Because every big guy needs to know that he is the hero of untold stories
Once upon a time there was a little boy named Jason. He lived in a big white house, actually a mansion, built by the Popcorn King of Cass County. It sat on top of a rise, overlooking farm buildings and farmland that accounted for many of Jason’s childhood adventures. His little feet wandered around the farm, through the creeks, and to the farthest reaches of the woods. He loved to play, but even his games were planting the fields and feeding the cattle of his sandbox farm. By the time he was four years old he had mapped out his life plan–go to kindergarten, master the trombone, play football, attend Iowa State, and farm.
This is why no one, least of all his parents, questioned his gradual, unobtrusive move from little boy to little farmhand. By the time he was six years old, Jason could drive tractors pulling two grain wagons, scrape the bottom of the silage pit with the 656 and Westendorf loader, herd and sort cattle, and vaccinate piglets. There was more confidence in his ability as he managed to execute jobs that some of the hired men only blundered through. For him, farmwork seemed less like a feat and more like business as usual.
As seasons passed Jason became increasingly involved in the farm operation. He counted on himself to know what was going on, what needed to be going on, and how he could align the two. Necessary times away from this work included trips to the IH implement store and not much else. Kindergarten was no fun for a kid who wanted to ride in the silage chopper or watch the beaters of the combine sweep in the soybean plants. Little League games interrupted his chores the same way they interrupted his dad’s schedule. A life of tractors and livestock was the only game plan that mattered.
This is not to say that Jason had no other interests. He was always a curious and exuberant learner. Whether it was assisting the local plumber working in the basement (which brought about the comment, “How old is this kid–four going on twenty?”) or somehow concocting some kind of lie-filled tale with his granddad, Jason questioned everything. He rewarded his elementary classmates with hugs for right answers and even for serious though incorrect attempts.
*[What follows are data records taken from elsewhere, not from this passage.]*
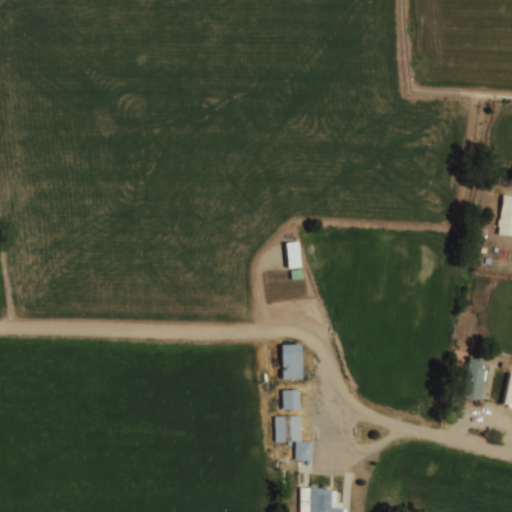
[(503,195),(511,196),(511,234),(498,232),(503,195)]
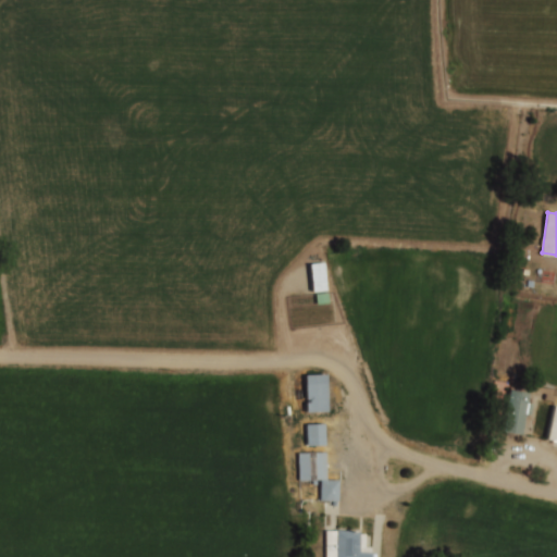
[(324,410),(324,373),(304,373),(304,410),(324,410)]
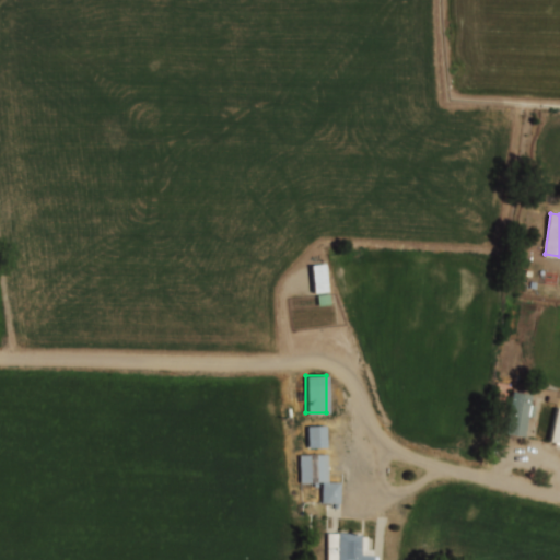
[(513,394),(529,397),(528,406),(536,407),(534,419),(528,418),(525,438),(505,434),(513,394)]
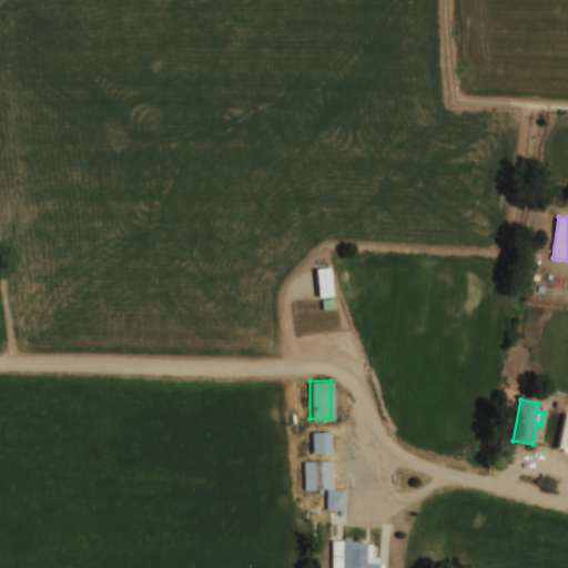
[(565,415),(567,415),(567,454),(565,454),(566,452),(557,449),(565,415)]
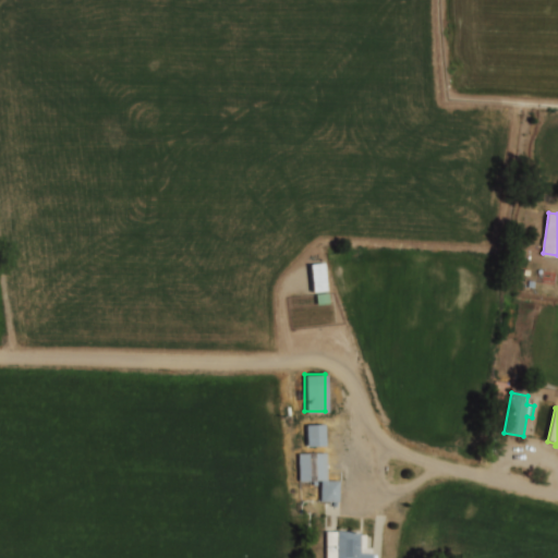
[(324,423),(305,423),(305,445),(324,445),(324,423)]
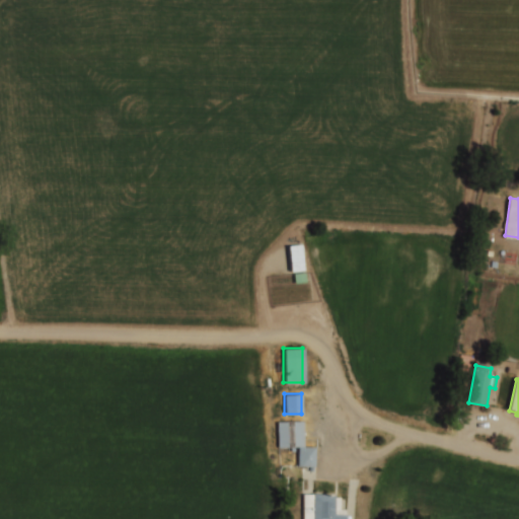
[(303,421),(276,420),(276,447),(297,447),(297,465),(314,465),(314,445),(303,445),(303,421)]
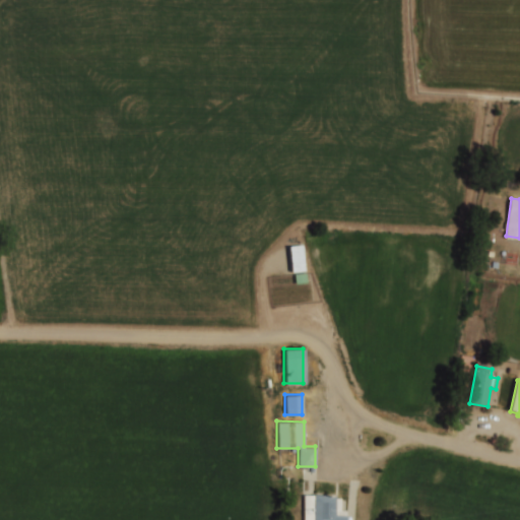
[(303,519),(304,496),(336,497),(336,500),(339,500),(339,512),(347,513),(346,519),(303,519)]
He talked (a lot and loudly), he thought, he read (only nonfiction), he wrote, he drew, all as a little guy.
What remained constant, however, was his dedication to our farming operation, no matter what it involved. So, when we built the dairy barn and filled it with Holsteins when he was in second grade, Jason’s daily timeline changed drastically. He was up every day at 3:00 a.m. and headed to the barn. Whether he was actually milking, feeding the bottle calves, or distributing silage to the troughs in the pens, he was dedicated, maybe to the newness of it all, but also to the camaraderie of the task.
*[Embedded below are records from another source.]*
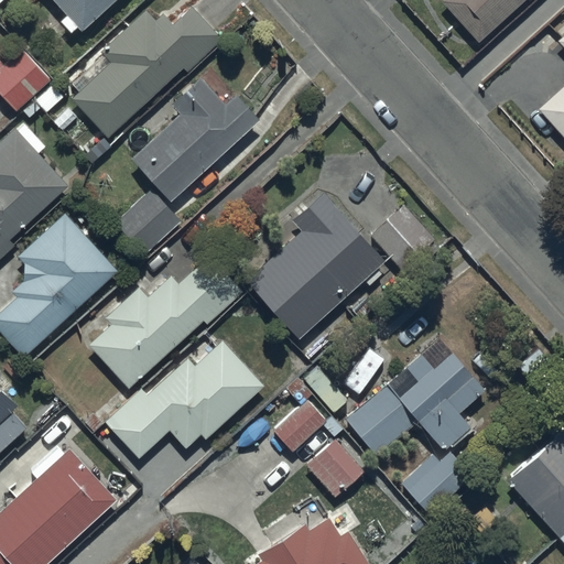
[(52,0),(67,17),(60,23),(69,35),(77,29),(80,32),(117,0),(52,0)]
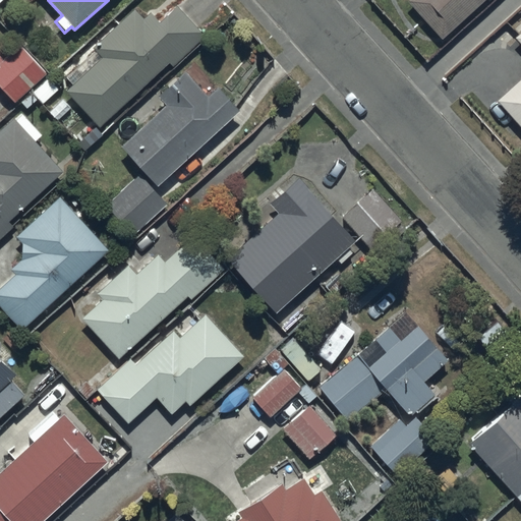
[(408,0),(406,1),(441,40),(485,0),(408,0)]
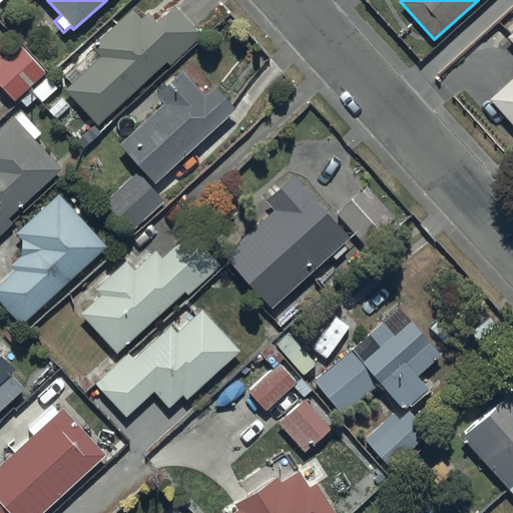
[(100,56),(65,89),(99,125),(167,62),(172,67),(203,37),(175,7),(157,23),(147,14),(142,18),(134,9),(93,48),(100,56)]
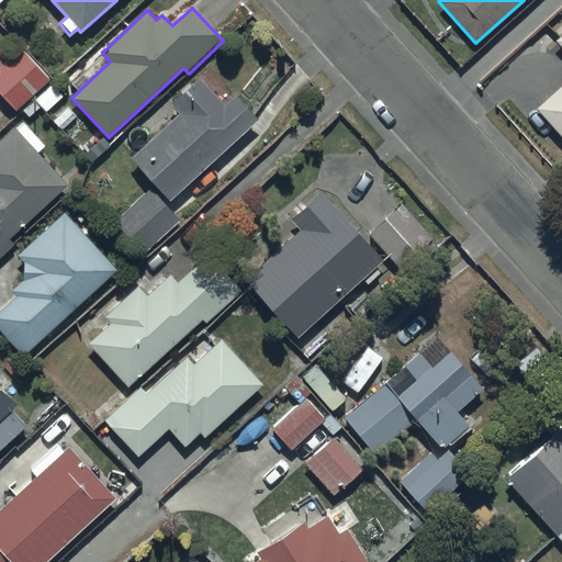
[(561,85),(536,109),(561,137),(561,35),(557,42),(561,47),(561,85)]
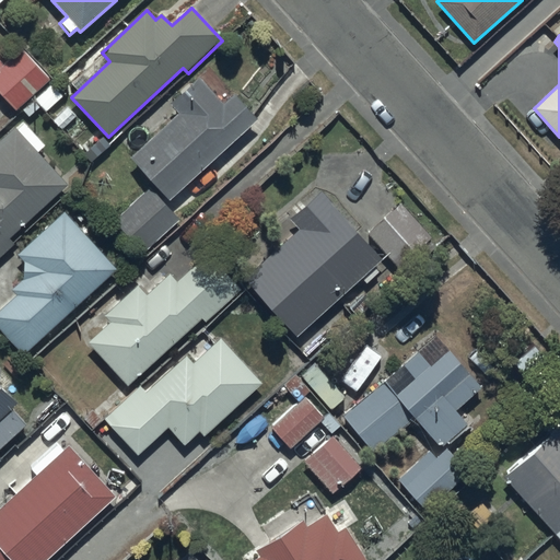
[(0,60),(0,95),(14,112),(50,81),(22,48),(3,65),(0,60)]
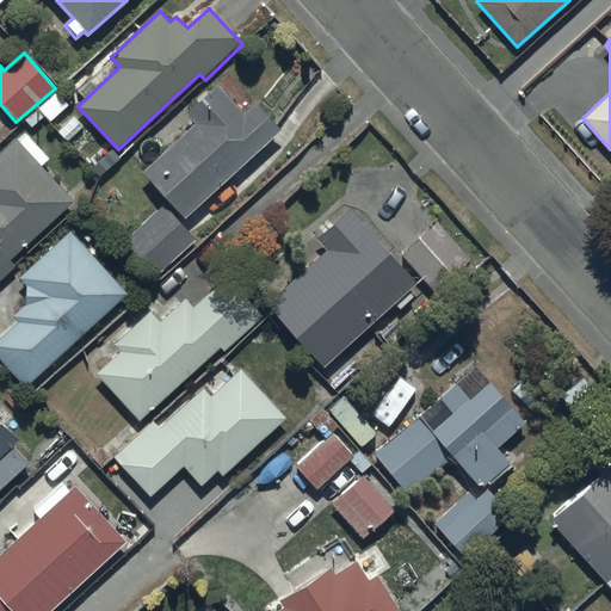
[(185,112),(195,124),(142,172),(183,217),(279,130),(255,104),(244,115),(217,84),(185,112)]
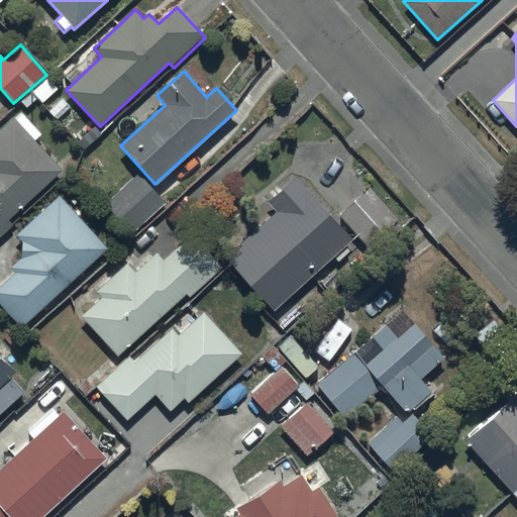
[(8,220),(63,172),(34,141),(41,135),(21,112),(0,131),(0,236),(13,225),(8,220)]
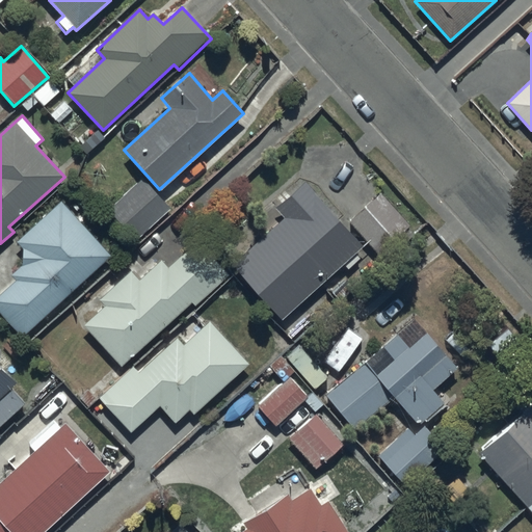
[(142,179),(108,210),(135,241),(169,210),(142,179)]
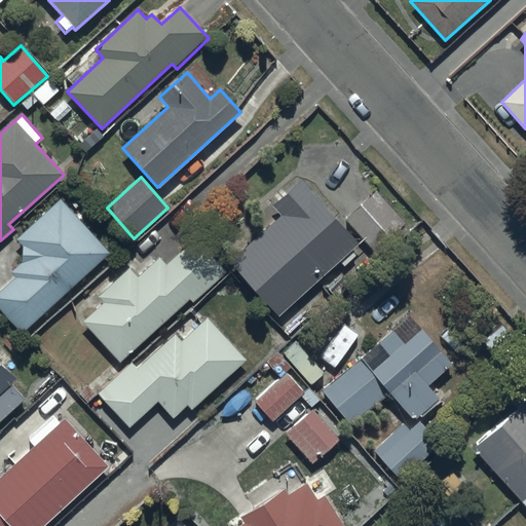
[(280,216),(230,263),(278,315),(357,243),(299,181),(271,205),(280,216)]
But he was seven, and the long days took a toll on his energy, even though we didn’t notice it. Only when a neighbor told us that the bus driver had to wake Jason up on the bus rides home did we become aware. Our knowing didn’t change his routine much because, as usual, the farmhand Jason was essential. Right or wrong, the hours he spent everywhere on the farm made it manageable, and we, the adults in the room, were too busy to make it right, or to even know what might have been right.
In any case, this little boy created the purpose for what we were doing. He worked hard, he worked long, and he worked with passion. He laid a foundation in his spirit that made him mindful of the land, respectful of animals, and stalwart about family and all that it means. Thank you, Jason, for helping us appreciate life through the eyes of a little man-boy.